Selected text =
He also covers his hometown Dodger Stadium:

I grew up in L.A., and I still live there. I really enjoy getting the opportunity to go back when we play the Dodgers. I'm able to reflect on where I'm at, what I've accomplished, and what I'm doing because I grew up a big Dodger fan. It's fun to play against them -- they have a good team, we have a good team. It's not necessarily a rivalry because we only play them a couple times a year, but it's always a lot of fun and a good series.

Do you know how many games Ryan Braun has played in Dodger Stadium? I don't want to be a dick about it, but these things aren't that hard to find out and it literally takes about 20 seconds to look it up online. Two games. That's it. Sure, he could enjoy playing the Dodgers and he most definitely enjoys going back home but you've been there ONE TIME. This is my biggest Braun pet peeve, he talks like he has been in the league for 20 years and constantly gets away with it. He's like a 14 year old who wants to talk to you about sex. Give me a break.

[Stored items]
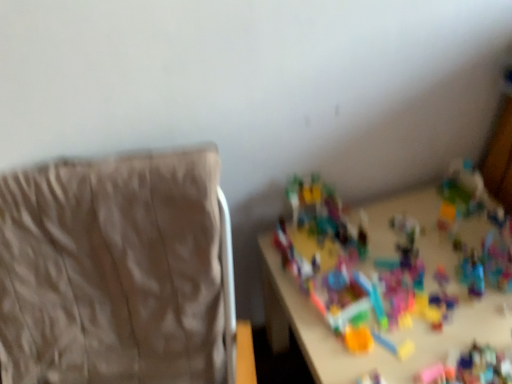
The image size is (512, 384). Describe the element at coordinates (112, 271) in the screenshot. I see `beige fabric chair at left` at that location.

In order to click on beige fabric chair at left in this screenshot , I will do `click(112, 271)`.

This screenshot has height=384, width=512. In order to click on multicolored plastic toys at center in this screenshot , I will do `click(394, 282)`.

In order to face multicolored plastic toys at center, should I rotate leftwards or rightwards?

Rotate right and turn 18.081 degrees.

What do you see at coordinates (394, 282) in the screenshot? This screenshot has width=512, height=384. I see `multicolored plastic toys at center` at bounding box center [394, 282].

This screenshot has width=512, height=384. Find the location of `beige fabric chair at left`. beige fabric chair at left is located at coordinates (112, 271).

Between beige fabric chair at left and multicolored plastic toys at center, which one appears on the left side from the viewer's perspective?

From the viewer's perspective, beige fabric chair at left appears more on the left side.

--

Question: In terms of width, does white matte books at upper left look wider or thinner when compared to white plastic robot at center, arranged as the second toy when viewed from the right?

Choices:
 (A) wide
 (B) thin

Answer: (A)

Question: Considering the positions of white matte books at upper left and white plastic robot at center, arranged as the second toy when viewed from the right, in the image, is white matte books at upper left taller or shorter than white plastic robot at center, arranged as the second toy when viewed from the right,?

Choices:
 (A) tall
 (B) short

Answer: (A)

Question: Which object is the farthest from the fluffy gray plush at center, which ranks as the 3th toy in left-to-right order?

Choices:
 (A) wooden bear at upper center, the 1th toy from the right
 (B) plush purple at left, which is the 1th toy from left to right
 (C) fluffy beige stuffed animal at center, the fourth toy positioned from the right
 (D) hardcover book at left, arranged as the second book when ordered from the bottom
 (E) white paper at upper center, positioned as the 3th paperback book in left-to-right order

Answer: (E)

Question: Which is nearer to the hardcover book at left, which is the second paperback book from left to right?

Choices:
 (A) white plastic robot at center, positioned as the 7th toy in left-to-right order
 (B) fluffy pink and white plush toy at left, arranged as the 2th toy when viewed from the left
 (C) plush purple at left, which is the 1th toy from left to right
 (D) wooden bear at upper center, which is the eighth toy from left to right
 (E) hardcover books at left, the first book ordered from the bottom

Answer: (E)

Exercise =
In the passage about Ryan Braun and Dodger Stadium, reproduce word for word the part that opens with the words containing "I grew up in" and closes with "a good series.".

Solution to the exercise =
I grew up in L.A., and I still live there. I really enjoy getting the opportunity to go back when we play the Dodgers. I'm able to reflect on where I'm at, what I've accomplished, and what I'm doing because I grew up a big Dodger fan. It's fun to play against them -- they have a good team, we have a good team. It's not necessarily a rivalry because we only play them a couple times a year, but it's always a lot of fun and a good series.